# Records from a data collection
○ ○ ○ ○
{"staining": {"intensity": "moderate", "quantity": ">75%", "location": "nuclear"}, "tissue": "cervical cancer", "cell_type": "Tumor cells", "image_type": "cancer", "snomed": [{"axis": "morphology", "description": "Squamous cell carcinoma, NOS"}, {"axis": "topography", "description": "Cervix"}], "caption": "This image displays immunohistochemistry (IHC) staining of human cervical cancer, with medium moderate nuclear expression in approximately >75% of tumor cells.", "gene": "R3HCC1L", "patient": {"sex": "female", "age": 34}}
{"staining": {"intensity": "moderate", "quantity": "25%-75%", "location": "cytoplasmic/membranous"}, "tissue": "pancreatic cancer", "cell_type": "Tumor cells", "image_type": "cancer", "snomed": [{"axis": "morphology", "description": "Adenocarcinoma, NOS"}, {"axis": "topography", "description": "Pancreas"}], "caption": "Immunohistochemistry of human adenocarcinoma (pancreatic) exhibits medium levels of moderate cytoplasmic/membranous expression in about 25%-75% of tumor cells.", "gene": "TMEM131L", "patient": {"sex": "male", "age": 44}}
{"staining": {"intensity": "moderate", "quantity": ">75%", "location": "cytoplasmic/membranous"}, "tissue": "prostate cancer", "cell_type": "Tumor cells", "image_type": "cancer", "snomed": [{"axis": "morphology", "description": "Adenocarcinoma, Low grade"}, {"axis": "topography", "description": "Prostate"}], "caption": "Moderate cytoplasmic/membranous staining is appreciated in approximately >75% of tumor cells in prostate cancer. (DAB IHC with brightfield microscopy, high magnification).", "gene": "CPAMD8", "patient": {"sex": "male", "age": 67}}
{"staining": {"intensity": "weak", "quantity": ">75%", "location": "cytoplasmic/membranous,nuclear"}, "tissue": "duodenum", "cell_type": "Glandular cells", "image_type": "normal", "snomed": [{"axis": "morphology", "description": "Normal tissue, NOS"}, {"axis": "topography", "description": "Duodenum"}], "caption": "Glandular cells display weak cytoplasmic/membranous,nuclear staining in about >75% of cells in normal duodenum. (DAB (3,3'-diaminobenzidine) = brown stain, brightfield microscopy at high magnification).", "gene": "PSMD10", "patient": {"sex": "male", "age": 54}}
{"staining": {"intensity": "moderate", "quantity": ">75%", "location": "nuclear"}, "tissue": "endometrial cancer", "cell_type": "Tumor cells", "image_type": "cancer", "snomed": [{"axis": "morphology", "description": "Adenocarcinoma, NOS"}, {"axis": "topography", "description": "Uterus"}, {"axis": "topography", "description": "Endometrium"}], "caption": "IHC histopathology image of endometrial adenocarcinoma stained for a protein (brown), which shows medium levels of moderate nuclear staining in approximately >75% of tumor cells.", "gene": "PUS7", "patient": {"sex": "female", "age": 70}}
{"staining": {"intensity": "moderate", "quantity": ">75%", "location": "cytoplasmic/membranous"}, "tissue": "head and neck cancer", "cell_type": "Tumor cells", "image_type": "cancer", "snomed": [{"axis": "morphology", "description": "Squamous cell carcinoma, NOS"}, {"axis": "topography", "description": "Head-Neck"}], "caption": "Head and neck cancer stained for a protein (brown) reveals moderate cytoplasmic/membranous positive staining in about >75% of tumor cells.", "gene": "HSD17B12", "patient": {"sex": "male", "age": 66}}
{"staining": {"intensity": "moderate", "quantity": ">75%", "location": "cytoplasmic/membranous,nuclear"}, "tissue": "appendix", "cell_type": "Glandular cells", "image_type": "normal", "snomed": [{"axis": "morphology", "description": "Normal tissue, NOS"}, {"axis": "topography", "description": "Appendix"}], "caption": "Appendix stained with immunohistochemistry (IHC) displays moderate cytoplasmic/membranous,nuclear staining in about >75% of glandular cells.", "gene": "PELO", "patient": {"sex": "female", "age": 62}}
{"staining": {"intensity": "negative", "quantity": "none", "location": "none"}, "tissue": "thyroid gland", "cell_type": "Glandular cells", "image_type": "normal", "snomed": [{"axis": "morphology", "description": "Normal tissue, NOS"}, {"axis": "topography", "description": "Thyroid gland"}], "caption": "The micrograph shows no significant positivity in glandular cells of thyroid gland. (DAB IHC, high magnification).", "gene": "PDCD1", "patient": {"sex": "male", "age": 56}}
○ ○ ○ ○
# Exercise aim
Output the lines above exactly, but only those between the line holding "histopathology image of" and the line holding "neck cancer stained", inclusive.

# Solved exercise
{"staining": {"intensity": "moderate", "quantity": ">75%", "location": "nuclear"}, "tissue": "endometrial cancer", "cell_type": "Tumor cells", "image_type": "cancer", "snomed": [{"axis": "morphology", "description": "Adenocarcinoma, NOS"}, {"axis": "topography", "description": "Uterus"}, {"axis": "topography", "description": "Endometrium"}], "caption": "IHC histopathology image of endometrial adenocarcinoma stained for a protein (brown), which shows medium levels of moderate nuclear staining in approximately >75% of tumor cells.", "gene": "PUS7", "patient": {"sex": "female", "age": 70}}
{"staining": {"intensity": "moderate", "quantity": ">75%", "location": "cytoplasmic/membranous"}, "tissue": "head and neck cancer", "cell_type": "Tumor cells", "image_type": "cancer", "snomed": [{"axis": "morphology", "description": "Squamous cell carcinoma, NOS"}, {"axis": "topography", "description": "Head-Neck"}], "caption": "Head and neck cancer stained for a protein (brown) reveals moderate cytoplasmic/membranous positive staining in about >75% of tumor cells.", "gene": "HSD17B12", "patient": {"sex": "male", "age": 66}}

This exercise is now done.